Discussions avec les riverains
Certains députés souhaitaient augmenter les pourcentages, ou intégrer la notion de production locale ou de circuit court. D’autres souhaitaient réduire les délais de mise en application. En revanche, un amendement exigeant une information plus régulière des usagers sur l’état d’avancement de chaque cantine pour intégrer les produits dans leurs menus a été adopté.
L’examen a toutefois apporté quelques nouveautés notables. Il est prévu que les chartes d’engagement sur l’usage des produits phytos à proximité des habitations soient désormais élaborées «après concertation» avec les riverains et à l’échelle départementale.
Pour rappel, le projet de loi prévoit que l’usage des produits phytos à «proximité des zones attenantes aux bâtiments habités et aux parties non bâties à usage d’agrément contiguës à ces bâtiments soit subordonnée à des mesures de protection des personnes habitant ces lieux».
Les menus végétariens à l’essai
Les députés ont également convenu d’interdire, à compter du 1er janvier 2022, «la production, le stockage et la vente de produits phytopharmaceutiques contenant des substances actives non approuvées pour des raisons liées à la protection de la santé humaine ou animale ou de l’environnement». Ils rappellent que «certains produits phytopharmaceutiques sont en effet fabriqués en France puis exportés en dehors de l’Union européenne, alors que leur utilisation est interdite en Europe».
Les députés ont enfin prévu d’imposer l’introduction d’un menu végétarien au moins une fois par semaine dans les cantines scolaires. Il s’agit pour l’heure d’expérimenter la disposition pendant deux ans, et d’accompagner les collectivités dans l’élaboration de menus à base de protéines végétales.
Leurs auteurs se défendent de vouloir torpiller les filières carnées, justifiant que proposer une alternative à la viande est à la fois un moyen de varier l’origine des protéines ingérées, et de limiter le gaspillage alimentaire. «La part viande, poisson, œufs représente près de 50 % du coût du gaspillage», assure la député LREM Samantha Cazebonne.
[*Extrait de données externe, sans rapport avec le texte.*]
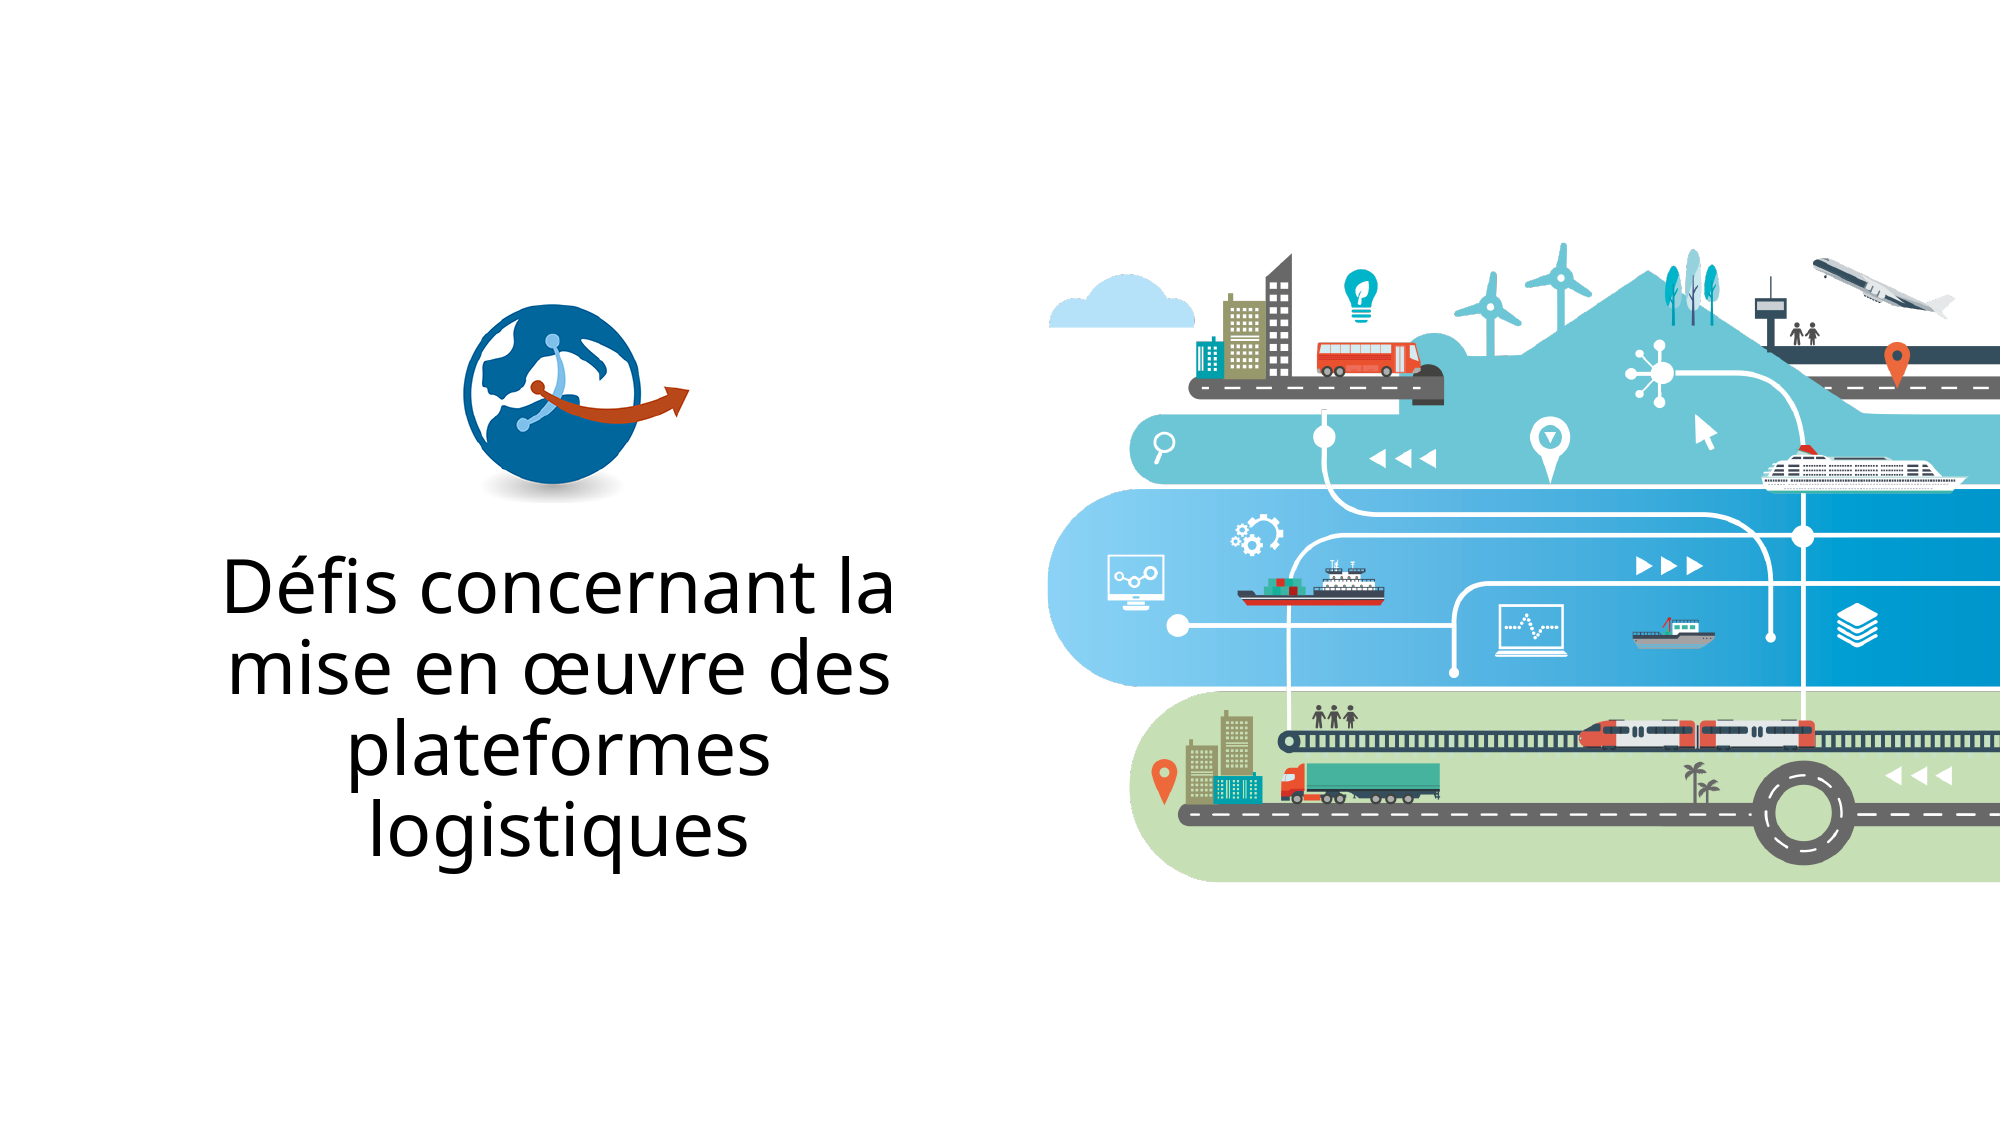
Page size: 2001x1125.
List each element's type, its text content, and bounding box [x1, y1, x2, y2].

Le texte ne pourra plus subir de modifications
Avec 276 voix pour, 59 voix contre, une question préalable a été adoptée le 25 septembre par le Sénat qui a ainsi rejeté le projet de loi Agriculture et Alimentation sans le modifier. Faute d’amendement des sénateurs, le texte ne pourra pas non plus être modifié lors de la lecture définitive à l’Assemblée le 2 octobre. «Dialoguer avec une assemblée sourde n’a aucune efficacité», a soutenu la sénatrice Sophie Primas, présidente LR de la commission des affaires économiques à l’origine de la motion de rejet, qui a également été adoptée par les sénateurs socialistes. «Si nous n’essayons pas, si nous restons les bras ballants, en attendant que les choses se passent comme d’habitude, c’est-à-dire que la distribution impose ses tarifs alors nous n’en sortirons jamais», a tenté de se défendre le ministre de l’Agriculture. «On peut être en désaccord avec la politique du gouvernement, mais on ne peut dénigrer ainsi le débat parlementaire et s’en exonérer», a répliqué Noëlle Rauscent, sénatrice LREM. Malgré le refus d’examiner le projet de loi en nouvelle lecture, Sophie Primas a prévenu : «la commission ne baisse pas les bras pour autant. Elle sera vigilante à la bonne constitutionnalité de ce texte, à son application, à l’écriture des ordonnances et à son évaluation dans le temps sur revenu des agriculteurs».